* [Data entries]:
******

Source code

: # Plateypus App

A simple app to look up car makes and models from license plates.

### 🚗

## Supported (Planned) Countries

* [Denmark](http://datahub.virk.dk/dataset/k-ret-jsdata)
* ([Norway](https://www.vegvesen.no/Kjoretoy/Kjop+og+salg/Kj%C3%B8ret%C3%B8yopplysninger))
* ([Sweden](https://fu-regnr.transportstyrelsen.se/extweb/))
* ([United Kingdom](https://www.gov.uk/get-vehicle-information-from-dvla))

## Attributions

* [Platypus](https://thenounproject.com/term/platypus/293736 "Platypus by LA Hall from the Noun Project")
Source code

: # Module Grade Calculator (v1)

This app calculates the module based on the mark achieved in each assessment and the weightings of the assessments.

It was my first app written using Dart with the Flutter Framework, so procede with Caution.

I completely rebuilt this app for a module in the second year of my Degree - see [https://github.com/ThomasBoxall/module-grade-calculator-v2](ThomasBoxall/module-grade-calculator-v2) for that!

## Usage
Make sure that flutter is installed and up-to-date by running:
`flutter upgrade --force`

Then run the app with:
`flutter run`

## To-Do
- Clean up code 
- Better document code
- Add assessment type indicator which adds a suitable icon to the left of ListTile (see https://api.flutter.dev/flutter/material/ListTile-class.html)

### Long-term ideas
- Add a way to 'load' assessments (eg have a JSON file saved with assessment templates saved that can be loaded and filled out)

******

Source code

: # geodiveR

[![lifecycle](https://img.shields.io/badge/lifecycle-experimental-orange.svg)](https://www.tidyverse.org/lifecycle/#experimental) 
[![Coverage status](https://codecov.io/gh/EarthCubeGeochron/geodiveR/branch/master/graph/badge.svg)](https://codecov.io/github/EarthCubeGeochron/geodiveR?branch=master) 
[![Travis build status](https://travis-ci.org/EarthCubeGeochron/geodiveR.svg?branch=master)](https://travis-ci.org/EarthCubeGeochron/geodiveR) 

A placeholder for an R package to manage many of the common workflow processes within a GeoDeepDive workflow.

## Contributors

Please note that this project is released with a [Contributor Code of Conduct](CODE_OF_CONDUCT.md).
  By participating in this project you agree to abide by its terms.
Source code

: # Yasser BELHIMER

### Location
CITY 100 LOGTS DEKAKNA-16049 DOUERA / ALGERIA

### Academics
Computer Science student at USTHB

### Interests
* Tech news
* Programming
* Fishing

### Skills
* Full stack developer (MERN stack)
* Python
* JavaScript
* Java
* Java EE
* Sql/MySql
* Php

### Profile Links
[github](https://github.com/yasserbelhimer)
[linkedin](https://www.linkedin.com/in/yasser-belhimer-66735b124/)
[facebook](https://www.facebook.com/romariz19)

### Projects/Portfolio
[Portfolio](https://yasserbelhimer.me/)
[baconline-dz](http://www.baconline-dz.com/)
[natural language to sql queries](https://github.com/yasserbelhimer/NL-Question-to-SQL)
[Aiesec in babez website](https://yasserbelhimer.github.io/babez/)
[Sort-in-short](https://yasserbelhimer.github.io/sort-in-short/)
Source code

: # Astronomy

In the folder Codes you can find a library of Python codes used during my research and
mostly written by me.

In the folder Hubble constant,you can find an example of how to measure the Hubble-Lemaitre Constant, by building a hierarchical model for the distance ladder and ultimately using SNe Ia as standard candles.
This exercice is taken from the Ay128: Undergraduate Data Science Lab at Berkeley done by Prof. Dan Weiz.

******

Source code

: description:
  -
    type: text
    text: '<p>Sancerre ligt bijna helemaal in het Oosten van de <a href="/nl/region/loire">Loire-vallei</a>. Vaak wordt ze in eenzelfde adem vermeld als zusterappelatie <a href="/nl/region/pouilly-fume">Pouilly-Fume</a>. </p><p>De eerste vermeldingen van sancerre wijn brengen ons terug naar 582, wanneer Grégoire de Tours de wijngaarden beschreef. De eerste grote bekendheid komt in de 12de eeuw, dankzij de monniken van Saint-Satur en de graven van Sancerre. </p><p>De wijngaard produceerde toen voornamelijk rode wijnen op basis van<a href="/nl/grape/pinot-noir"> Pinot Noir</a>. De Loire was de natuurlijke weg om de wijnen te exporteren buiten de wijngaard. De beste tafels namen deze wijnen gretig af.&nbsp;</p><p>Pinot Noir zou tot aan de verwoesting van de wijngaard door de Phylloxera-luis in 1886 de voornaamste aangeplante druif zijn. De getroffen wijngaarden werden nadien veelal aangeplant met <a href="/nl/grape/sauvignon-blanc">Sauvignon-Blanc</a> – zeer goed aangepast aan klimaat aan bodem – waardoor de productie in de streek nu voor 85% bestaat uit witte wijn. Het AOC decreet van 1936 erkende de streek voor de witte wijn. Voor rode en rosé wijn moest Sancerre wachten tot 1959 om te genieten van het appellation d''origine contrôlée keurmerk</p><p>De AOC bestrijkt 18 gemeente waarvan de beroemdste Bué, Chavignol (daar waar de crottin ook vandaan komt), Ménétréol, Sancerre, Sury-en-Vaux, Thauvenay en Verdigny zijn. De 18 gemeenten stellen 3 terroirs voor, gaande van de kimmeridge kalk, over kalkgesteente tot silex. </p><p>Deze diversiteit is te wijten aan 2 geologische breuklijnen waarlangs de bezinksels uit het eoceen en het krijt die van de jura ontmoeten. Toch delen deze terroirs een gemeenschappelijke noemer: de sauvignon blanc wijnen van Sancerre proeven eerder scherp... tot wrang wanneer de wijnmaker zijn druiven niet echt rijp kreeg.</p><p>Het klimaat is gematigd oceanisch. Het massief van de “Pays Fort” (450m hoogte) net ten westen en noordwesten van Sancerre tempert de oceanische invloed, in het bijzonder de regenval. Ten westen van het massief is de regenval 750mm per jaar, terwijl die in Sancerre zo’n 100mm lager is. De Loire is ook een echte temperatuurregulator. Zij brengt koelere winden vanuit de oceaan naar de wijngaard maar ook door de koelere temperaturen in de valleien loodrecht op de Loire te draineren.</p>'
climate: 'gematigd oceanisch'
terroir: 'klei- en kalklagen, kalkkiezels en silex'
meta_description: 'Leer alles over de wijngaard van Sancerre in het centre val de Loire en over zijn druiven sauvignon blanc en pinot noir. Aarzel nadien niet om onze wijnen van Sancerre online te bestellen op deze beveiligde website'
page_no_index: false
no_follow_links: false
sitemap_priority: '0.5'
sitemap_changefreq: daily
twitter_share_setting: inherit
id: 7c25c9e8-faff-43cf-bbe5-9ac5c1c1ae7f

******

* [WORK ORDER]:
Can you reproduce the data from the line with "Then run the" up to and including the line with "- Add a way", renaming "code" to "codebase" and leaving everything else unchanged?

* [TASK RESULT]:
Then run the app with:
`flutter run`

## To-Do
- Clean up codebase 
- Better document codebase
- Add assessment type indicator which adds a suitable icon to the left of ListTile (see https://api.flutter.dev/flutter/material/ListTile-class.html)

### Long-term ideas
- Add a way to 'load' assessments (eg have a JSON file saved with assessment templates saved that can be loaded and filled out)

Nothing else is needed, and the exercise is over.